• SECTION DE TEXTE:
=====

Réseau suisse des droits de l'enfant
Les droits de l’enfant dans le monde numérique – rétrospective de la conférence
Jouets connectés dans la chambre des enfants, sexting sur les réseaux sociaux ou utilisation d’applications pour le traitement de certains cas de protection de l’enfance : les technologies numériques sont partout dans le quotidien des enfants et des jeunes. Lors de la conférence sur "les droits de l'enfant dans le monde numérique" du 13.09.2022, l'accent a été mis sur les opportunités et défis du numérique pour le développement des enfants et des jeunes. La conférence a été organisé conjointement par le Réseau suisse des droits de l'enfant et UNICEF Suisse et Liechtenstein.
L’événement du 13 septembre 2022 a rassemblé quelque 150 personnes qui ont profité des offres de réseautage. Des expert·e·s scientifiques et des praticien·ne·s ont débattu de la mise en œuvre des droits de l’enfant dans le monde numérique. Des communes, des villes et des organisations de la société civile ont présenté sur une «place du marché» un grand nombre d’initiatives et d’offres pour les enfants et les jeunes visant à permettre de concrétiser les droits de l’enfant également dans le domaine du numérique.

=====

• ENTRÉES FOURNIES:
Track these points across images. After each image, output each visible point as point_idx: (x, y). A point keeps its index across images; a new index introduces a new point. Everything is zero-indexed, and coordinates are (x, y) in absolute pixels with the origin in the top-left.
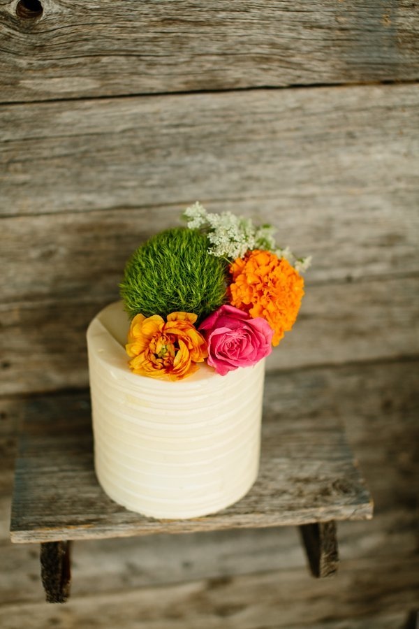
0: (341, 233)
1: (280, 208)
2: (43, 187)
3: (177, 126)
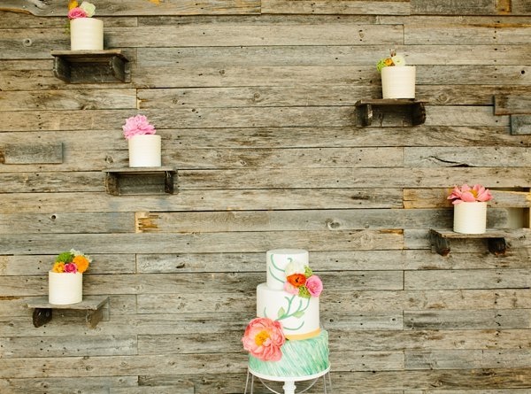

=====

• EXERCICES ET CONSIGNES:
1) Résumez en deux phrases le texte sur la conférence consacrée aux droits de l'enfant dans le monde numérique.
2) Poursuivez, s'il vous plaît, le texte sur la conférence consacrée aux droits de l'enfant dans le monde numérique, à la suite de sa dernière phrase.

• RÉPONSES AUX CONSIGNES:
1) Le 13 septembre 2022, le Réseau suisse des droits de l'enfant et UNICEF Suisse et Liechtenstein ont organisé une conférence sur les opportunités et les défis du numérique pour le développement des enfants et des jeunes. Quelque 150 personnes y ont participé : des expert·e·s scientifiques et des praticien·ne·s ont débattu de la mise en œuvre des droits de l'enfant dans le monde numérique, et des communes, des villes et des organisations de la société civile ont présenté leurs initiatives sur une « place du marché ».

2)
Responsabilité des entreprises privées pour la protection des droits de l’enfant
Philip D. Jaffé, vice-président du Comité des droits de l’enfant, a souligné le fait que l’accès à l’espace numérique, au flux d’information et aux moyens d’éducation et de communication représentait un droit fondamental de l’enfant. Mais la numérisation comporte aussi des risques, en matière de protection de l’enfant face aux violences en ligne, mais aussi de protection de la sphère privée. Il estime qu’il existe une nécessité d’action évidente, en particulier au niveau de l’économie privée : les entreprises privées doivent assumer leurs responsabilités en matière de droits de l’enfant. Leur rôle est de protéger l’intégrité et la sphère privée des enfants en tant que consommateurs-rices, de lutter contre la collecte de données sans consentement de l’enfant et contre l’utilisation d’algorithmes pour le neuromarketing.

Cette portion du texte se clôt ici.